В каждой комнате она становилась посередине, крутила носом туда-сюда и зачем-то начинала прыгать. Бух, бух. Половицы скрипели, я даже начала опасаться: как подломится под ней доска, так и конец попрыгунье. Провалится в подпол и будет там жить с мышами.

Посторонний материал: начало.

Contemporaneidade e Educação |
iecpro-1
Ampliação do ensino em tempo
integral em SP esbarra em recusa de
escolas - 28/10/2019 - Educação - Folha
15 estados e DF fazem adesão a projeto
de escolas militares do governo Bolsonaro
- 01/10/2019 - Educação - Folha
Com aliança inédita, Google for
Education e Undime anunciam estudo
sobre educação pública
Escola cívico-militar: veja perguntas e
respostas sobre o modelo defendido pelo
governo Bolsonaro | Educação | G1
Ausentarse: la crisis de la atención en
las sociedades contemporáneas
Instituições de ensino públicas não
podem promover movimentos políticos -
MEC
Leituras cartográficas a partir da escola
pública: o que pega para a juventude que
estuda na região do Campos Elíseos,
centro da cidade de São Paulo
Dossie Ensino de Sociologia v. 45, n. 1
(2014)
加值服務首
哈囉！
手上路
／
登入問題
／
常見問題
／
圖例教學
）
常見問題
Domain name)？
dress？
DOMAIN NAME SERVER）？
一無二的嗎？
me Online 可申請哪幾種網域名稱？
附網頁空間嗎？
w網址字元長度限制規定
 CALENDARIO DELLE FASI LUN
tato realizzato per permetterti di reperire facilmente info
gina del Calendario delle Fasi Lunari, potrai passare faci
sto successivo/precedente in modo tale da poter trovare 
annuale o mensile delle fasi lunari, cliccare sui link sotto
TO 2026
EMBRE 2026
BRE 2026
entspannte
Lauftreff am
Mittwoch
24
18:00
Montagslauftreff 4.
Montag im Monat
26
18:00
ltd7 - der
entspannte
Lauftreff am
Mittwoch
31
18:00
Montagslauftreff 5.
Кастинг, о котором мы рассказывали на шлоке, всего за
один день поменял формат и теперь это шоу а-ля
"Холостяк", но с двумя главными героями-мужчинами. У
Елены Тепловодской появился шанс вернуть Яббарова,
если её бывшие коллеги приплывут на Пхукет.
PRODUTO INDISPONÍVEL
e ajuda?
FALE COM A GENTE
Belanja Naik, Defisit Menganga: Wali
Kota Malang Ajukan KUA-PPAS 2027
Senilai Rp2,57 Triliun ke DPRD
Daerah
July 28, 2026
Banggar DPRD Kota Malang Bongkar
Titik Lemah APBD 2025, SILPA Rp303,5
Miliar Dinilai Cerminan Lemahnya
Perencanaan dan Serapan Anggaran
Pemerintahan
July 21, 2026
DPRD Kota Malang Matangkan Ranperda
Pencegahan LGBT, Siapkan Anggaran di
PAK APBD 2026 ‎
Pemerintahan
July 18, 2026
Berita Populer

При этом с лица тетки Любы не сходило выражение сосредоточенности: будто она проводит важные испытания.
Так и оказалось.
Пока соседка, причитая, возилась с поливкой запыленных алоэ и аспарагусов, тетка Люба села в бабушкино кресло как раз напротив меня.
Посидела, отдуваясь и обмахиваясь газетой, и сказала сама себе.
Сама себе. Но я-то ее слышала.
— Слава богу, своими глазами посмотрела. Развалюха, не приведи господи. Полы ходуном ходят, из окон дует. Нашли тоже дуру: воду на горбу таскать, печку топить… Я-то думала — правда дом, а тут без удобств, без ничего. И земля под домом все равно ихняя — сиротская. Это значит — что? Это значит: я их расти, я в трущобе этой мучайся без горячей воды да с дровами, а потом меня пинком под зад? Вали, мол, от нас, тетка, выросли мы! Землю продадут, квартир себе понакупят, сами будут в шоколаде, одна я со своей доброй душой в дурах. Хорошо удумали! Нет уж. Небось не пропадут без меня. Государство у нас богатое, всех накормит, всех напоит. Был бы еще дом, куда ни шло. Нет-нет. Счастье, что сдуру не согласилась.